Rice’s Data Science Initiative has a dual focus: making fundamental contributions to data science and advancing the state of data-driven research in specific application areas. In Fall 2015, a faculty committee selected three specific applications areas to provide a focus for the initiative: Health and Medicine, Urban Data Analytics, and High-Velocity Data-Intensive Science.
Data science will revolutionize our understanding of health and medicine. From genomic analysis of patients to demographic studies of widespread problems such as asthma, data science has the potential to fundamentally change the ways that we understand health and the ways that we practice medicine. Personalized, data-driven medicine has great promise, but will require advances in our ability to collect and abstract the appropriate data, to share it among practitioners and systems in ways that respect privacy laws, and to aggregate it in ways that expose new kinds of knowledge.
The initiative actively seeks data scientists who will work with researchers at Rice, in the Texas Medical Center, and beyond, to address the problems of understanding health and delivering medical care in the data age. Rice researchers today are active across the breadth of health and medicine, from imaging to electronic medical records, from studying population statistics on disease to building diagnostic and prosthetic devices.  Problems in this area include extracting, compiling, and the safe storage of electronic medical records; analyzing very large health datasets; connecting health data to administrative and environmental data; and working with real-time data to generate public health alerts.
The last seventy years have seen a global trend toward urbanization; more than 3.5 billion people now live in urban area. This change has created a variety of problems that range from traffic congestion to environmental degradation, to housing shortages, and to fundamental questions about our ability to meet basic human needs such as education. Rice’s location in Houston, one of the most diverse and dynamic cities in the United States, offers an ideal environment for place-based research and education on urban issues.
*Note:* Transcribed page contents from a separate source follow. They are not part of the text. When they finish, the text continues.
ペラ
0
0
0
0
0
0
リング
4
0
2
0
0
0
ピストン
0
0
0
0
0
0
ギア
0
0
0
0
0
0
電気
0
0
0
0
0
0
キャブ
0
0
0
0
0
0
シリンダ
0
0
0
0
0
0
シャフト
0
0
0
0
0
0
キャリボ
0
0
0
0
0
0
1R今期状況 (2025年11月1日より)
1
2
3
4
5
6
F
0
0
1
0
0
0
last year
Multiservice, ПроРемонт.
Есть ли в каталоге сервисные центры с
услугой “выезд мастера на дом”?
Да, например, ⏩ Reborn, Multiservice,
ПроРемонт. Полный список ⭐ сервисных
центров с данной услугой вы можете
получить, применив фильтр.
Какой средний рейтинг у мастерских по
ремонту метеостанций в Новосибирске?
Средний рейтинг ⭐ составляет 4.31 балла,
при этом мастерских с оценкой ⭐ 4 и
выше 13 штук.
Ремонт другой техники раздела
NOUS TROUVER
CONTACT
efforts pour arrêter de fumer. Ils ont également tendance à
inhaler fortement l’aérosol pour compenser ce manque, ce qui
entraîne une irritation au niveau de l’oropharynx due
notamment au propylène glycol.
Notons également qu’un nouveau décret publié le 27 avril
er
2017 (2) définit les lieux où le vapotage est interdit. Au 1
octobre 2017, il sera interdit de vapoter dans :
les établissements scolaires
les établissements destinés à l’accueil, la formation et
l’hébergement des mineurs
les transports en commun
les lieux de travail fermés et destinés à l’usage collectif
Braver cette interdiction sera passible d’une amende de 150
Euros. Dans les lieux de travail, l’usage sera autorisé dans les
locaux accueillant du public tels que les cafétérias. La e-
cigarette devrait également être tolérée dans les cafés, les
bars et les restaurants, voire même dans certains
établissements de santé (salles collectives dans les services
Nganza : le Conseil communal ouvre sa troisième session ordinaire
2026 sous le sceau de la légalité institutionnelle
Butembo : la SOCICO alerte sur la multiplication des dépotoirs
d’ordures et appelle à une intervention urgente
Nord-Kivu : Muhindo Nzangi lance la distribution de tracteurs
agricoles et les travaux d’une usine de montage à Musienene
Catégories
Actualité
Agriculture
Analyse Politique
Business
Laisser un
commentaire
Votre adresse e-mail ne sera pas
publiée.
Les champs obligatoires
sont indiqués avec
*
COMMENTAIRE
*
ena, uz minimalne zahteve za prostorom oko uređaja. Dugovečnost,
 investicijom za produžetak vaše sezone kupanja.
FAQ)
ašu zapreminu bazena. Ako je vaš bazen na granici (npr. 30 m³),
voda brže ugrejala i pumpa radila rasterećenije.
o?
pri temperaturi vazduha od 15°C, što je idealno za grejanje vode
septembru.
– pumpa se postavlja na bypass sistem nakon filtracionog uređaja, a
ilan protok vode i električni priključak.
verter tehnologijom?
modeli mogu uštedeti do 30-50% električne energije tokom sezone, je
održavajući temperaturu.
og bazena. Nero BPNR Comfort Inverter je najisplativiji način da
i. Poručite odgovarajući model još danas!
The initiative actively seeks data scientists who will work with urban policy researchers in the Kinder Institute, the Baker Institute, and Rice’s academic schools to understand the unique problems of urban areas. Problems in this area include, but are not limited to, improving the collection and analysis of complex urban data, from Internet-of-things sensors to traffic citations, building permits, and water bills; understanding, predicting, and ameliorating the impact of catastrophic events such as floods, severe storms, and industrial accidents; and using data-driven techniques to understand and improve the factors that affect quality of life for urban residents.
Researchers in many disciplines today are using petabytes or exabytes of data that may hold the promise of important new discoveries. While these researchers face many of the same issues found in other data-driven efforts, the use of truly-large datasets and datasets that arrive at high-velocity introduces new challenges in terms of both the underlying computer systems, hardware and software, and the analytical techniques applied to the data. These challenges are fundamentally different from those seen at smaller scales.
The initiative actively seeks data scientists who will work on problems related to high-velocity, data-intensive science, including but not limited to new hardware and software data-architectures to deal with high-volume, high-velocity data collection, curation and analysis; highly parallel analytics; and managing and processing distributed or federated data.